The Mercurial Nature Of A Hollywood CareerI'm currently watching
Those Magnificent Men in their Flying Machines. And I can't help but reflect on what a harsh master Hollywood is...
1965 was a big year for films: We had
The Sound of Music ($174m gross),
Doctor Zhivago ($103m gross),
Thunderball ($62m gross), and, in fourth place, was
Those Magnificent Men in their Flying Machines or How I Flew from London to Paris in 25 hours 11 minutes. It grossed about $31m, a huge success, considering its $5.6m production budget. (#5 was
That Darn Cat, at $28m.)
But what happened from there, for the show's stars? Of course, biggies Robert Morley, Red Skelton, Terry-Thomas, and Benny Hill, performed admirably in their secondary roles, and continued their successful careers thereafter. But Stuart Whitman was a constantly employed, but little-known character actor (mostly in westerns) going into this, and that's the life he returned to after. James Fox went on to a long string of second-billings, in second-rate films, like
King Rat,
Thoroughly Modern Millie, and
A Passage to India.
A Passage to India is important here, as it was the swan song of one of cinema's greatest directors, David Lean - who also did
Doctor Zhivago. But then he did
Ryan's Daughter, starring the lovely Sarah Miles (Patricia Rawnsley from
Those Magnificent Men in their Flying Machines).

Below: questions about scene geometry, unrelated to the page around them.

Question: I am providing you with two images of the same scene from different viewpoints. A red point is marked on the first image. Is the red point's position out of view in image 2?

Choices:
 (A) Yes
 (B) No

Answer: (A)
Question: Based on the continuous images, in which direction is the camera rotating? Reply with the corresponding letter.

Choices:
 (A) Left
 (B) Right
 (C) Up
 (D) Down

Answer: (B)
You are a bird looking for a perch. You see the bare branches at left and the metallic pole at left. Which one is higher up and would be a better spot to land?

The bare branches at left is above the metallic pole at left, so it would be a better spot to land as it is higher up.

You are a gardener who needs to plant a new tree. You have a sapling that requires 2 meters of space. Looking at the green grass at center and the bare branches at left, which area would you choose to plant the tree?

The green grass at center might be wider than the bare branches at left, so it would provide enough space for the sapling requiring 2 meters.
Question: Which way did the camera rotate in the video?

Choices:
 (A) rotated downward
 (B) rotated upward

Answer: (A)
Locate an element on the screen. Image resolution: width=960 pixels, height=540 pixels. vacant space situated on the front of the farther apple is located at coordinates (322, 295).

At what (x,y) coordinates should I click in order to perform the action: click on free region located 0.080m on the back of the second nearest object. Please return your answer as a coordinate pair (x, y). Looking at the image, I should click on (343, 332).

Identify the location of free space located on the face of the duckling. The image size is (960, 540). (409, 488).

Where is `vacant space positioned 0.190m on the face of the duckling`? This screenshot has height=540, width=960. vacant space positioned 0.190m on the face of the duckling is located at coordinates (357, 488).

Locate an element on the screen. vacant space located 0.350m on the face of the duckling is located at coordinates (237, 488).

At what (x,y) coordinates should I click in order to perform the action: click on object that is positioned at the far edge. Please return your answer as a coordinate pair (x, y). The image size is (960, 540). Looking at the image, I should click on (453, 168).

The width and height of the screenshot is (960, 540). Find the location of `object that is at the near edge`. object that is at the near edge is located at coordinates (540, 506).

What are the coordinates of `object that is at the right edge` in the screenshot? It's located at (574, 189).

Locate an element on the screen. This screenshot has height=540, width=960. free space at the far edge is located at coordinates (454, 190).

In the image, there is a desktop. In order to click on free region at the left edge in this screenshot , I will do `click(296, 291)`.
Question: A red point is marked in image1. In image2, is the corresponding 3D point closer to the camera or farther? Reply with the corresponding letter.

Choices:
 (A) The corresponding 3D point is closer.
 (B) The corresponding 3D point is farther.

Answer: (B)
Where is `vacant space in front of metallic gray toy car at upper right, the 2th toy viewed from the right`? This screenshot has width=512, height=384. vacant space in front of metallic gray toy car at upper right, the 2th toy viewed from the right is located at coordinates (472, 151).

Ryan's Daughter had to be the biggest disappointment in Hollywood history - well, until
Ishtar. And if it wasn't the professional death of Sarah Miles, one of Hollywood's most promising young starlets,
The Man Who Loved Cat Dancing surely was.
Well, it is what it is, it was what it was.
Update: I can't let this post go without noting why, at least for me, this film still has magic - four decades later: Most of those flying shots are of
actual aircraft - very liberal reproductions of their 1910 originals. It might be astounding to today's generation, but they didn't have CGI back in 1965.